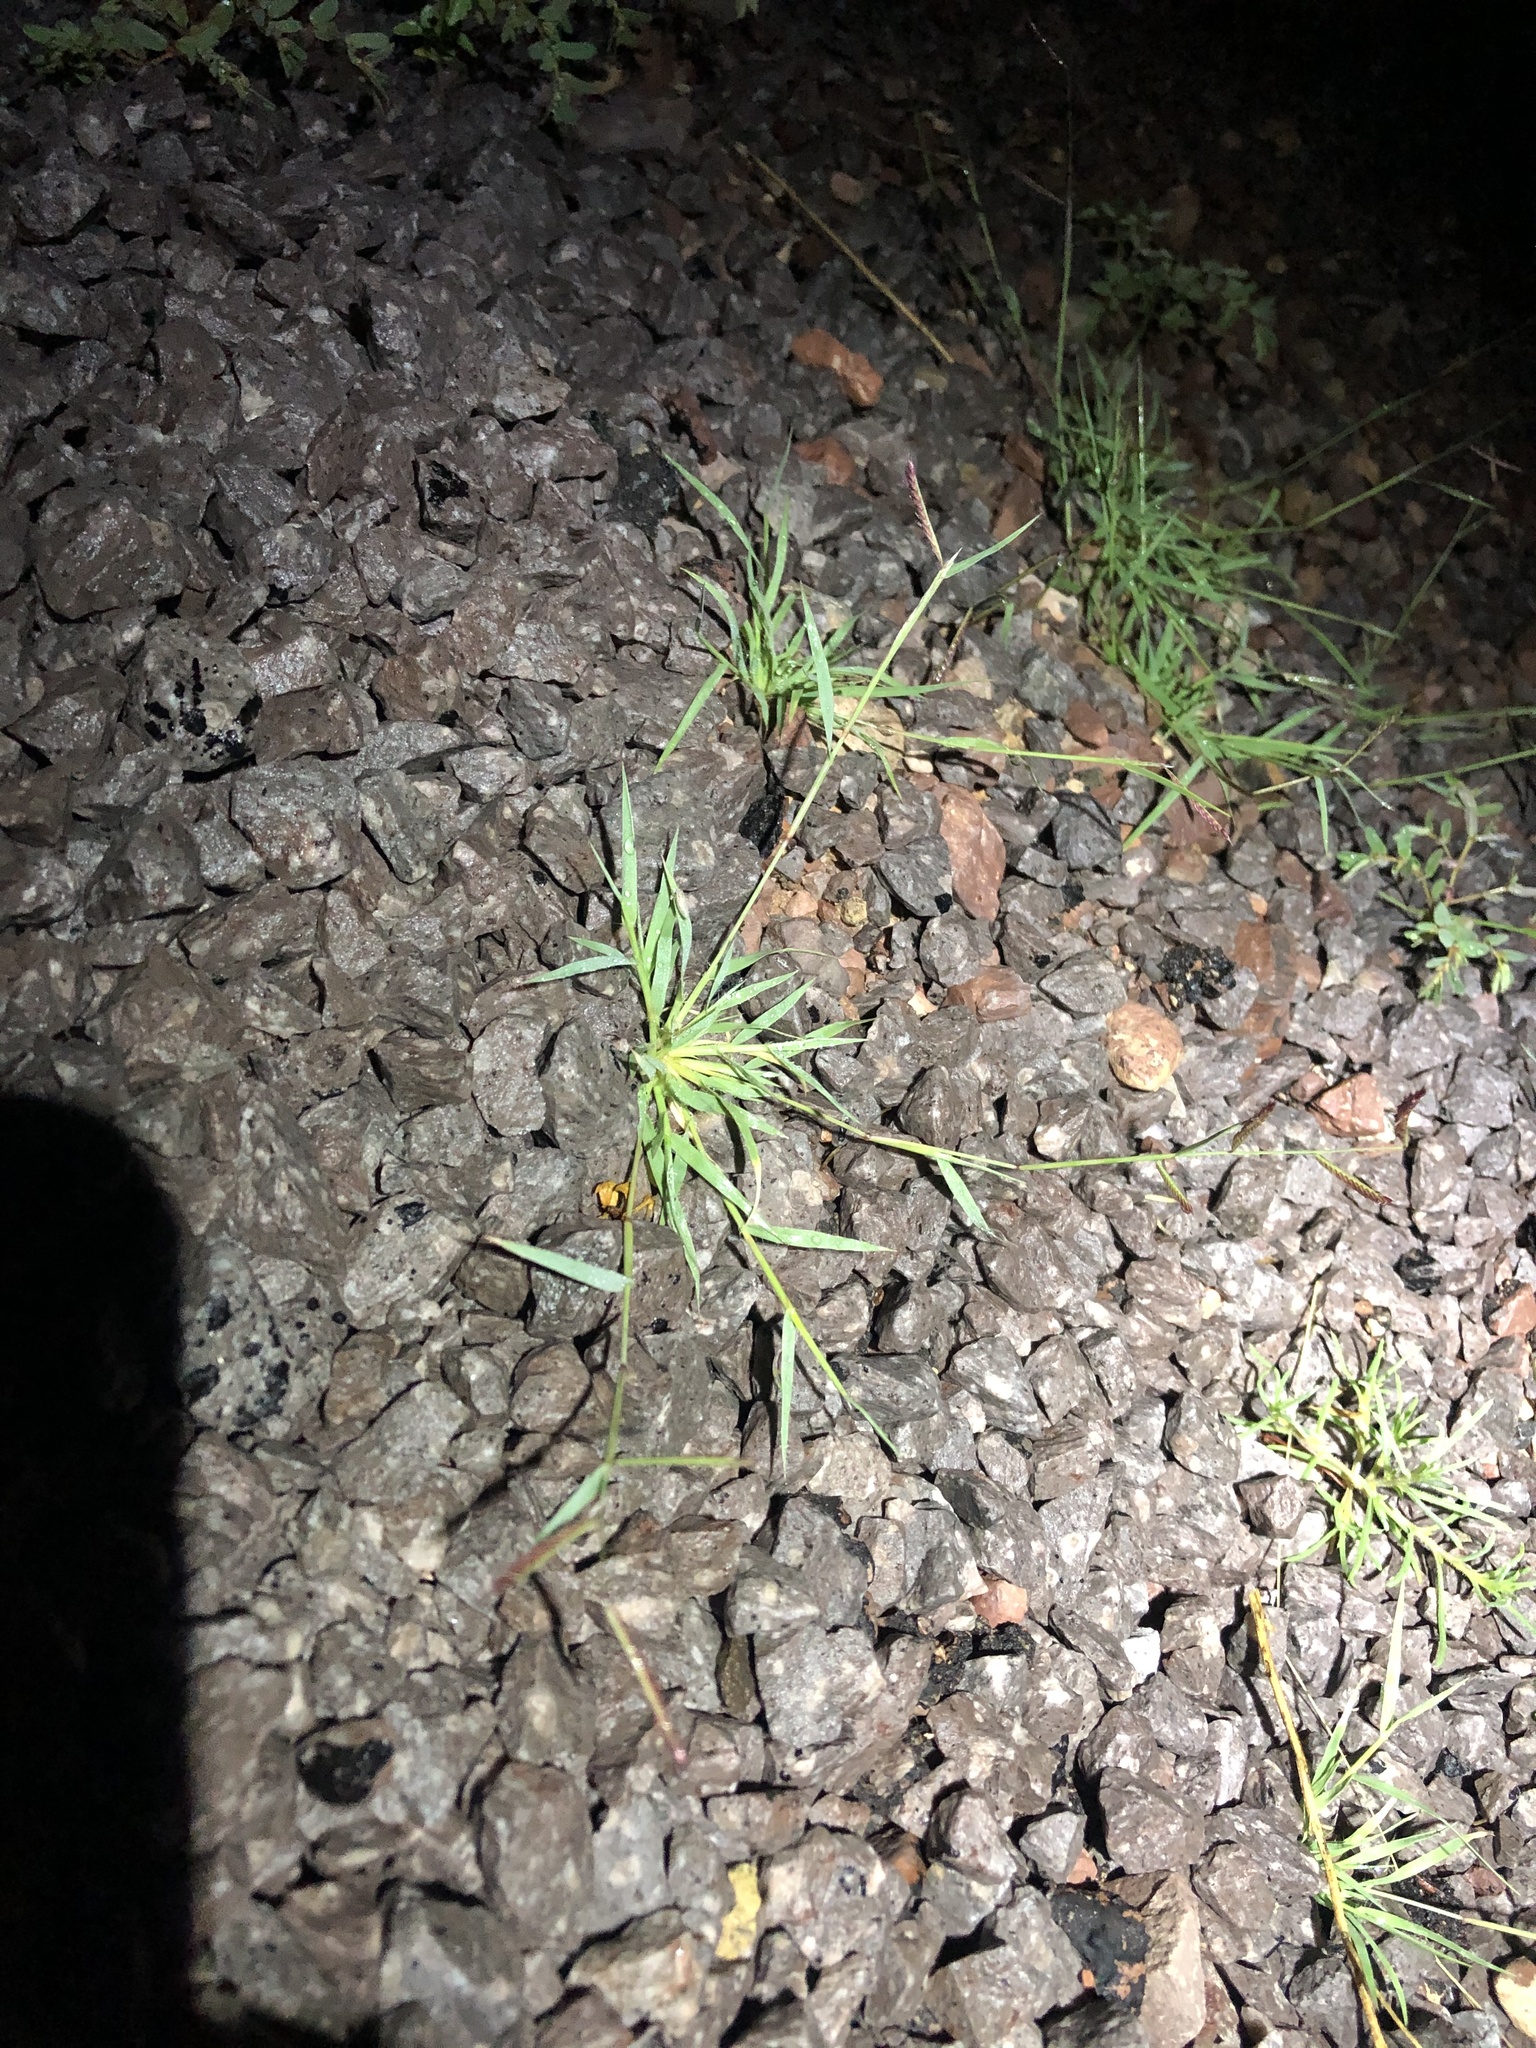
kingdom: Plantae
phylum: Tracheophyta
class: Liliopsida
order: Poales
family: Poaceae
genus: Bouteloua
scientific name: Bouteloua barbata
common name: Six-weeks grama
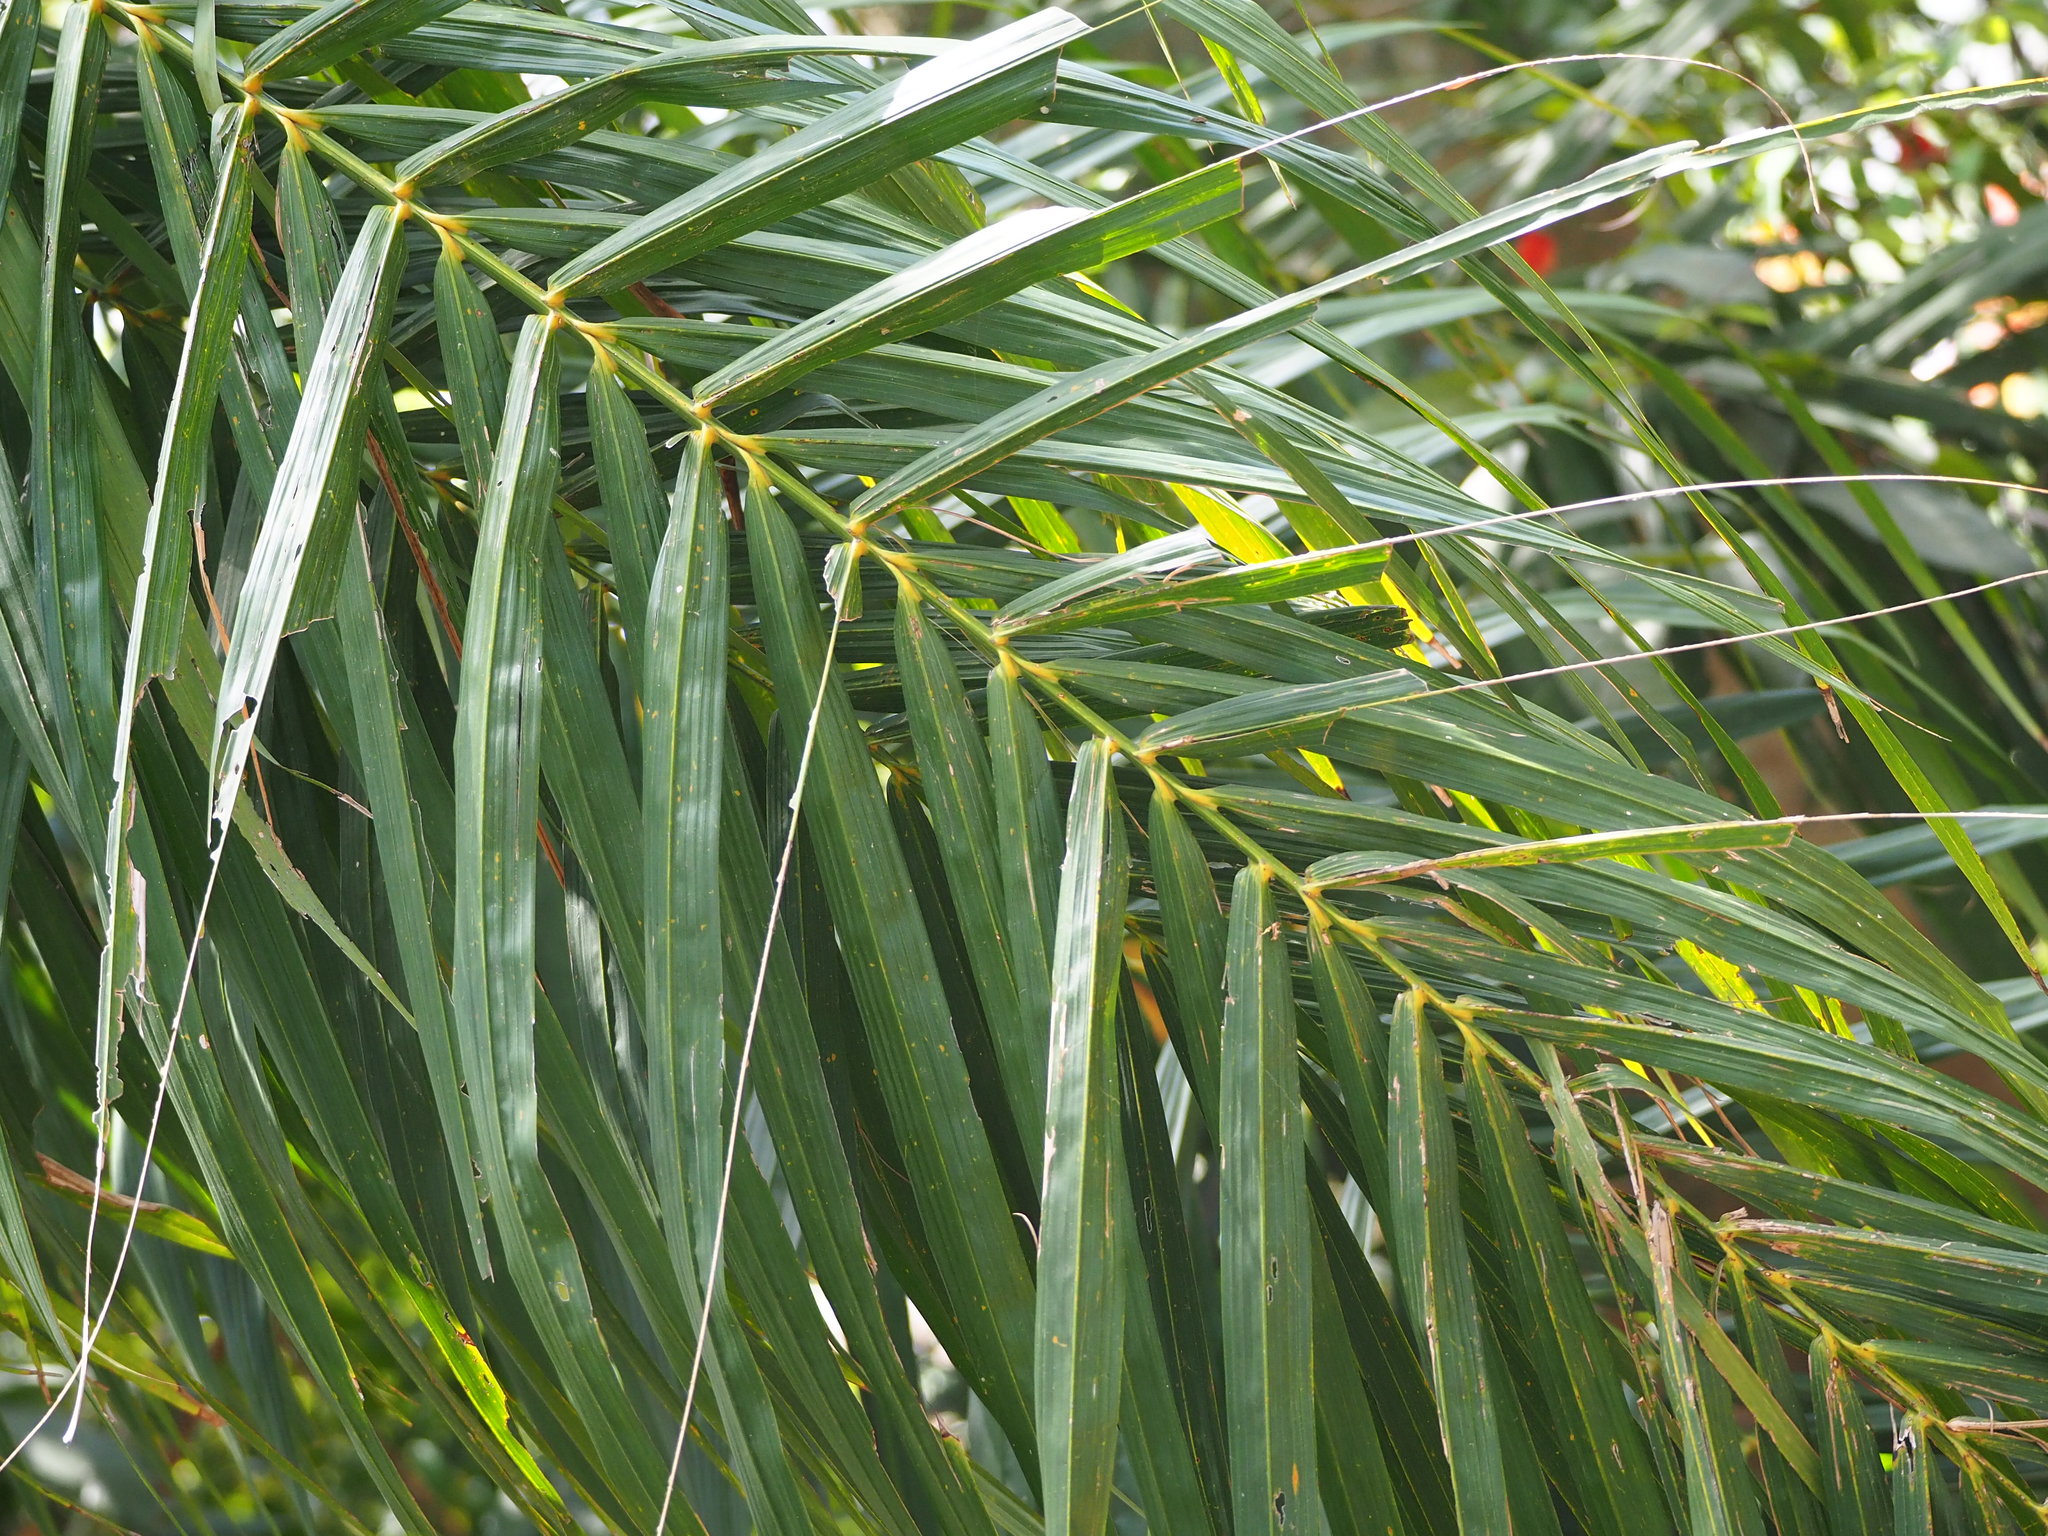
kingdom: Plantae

• Problem description: Extract the text lines from all of the records above and reproduce them verbatim, omitting the pictures.

• Exercise solution:
kingdom: Plantae
phylum: Tracheophyta
class: Liliopsida
order: Poales
family: Poaceae
genus: Bouteloua
scientific name: Bouteloua barbata
common name: Six-weeks grama
kingdom: Plantae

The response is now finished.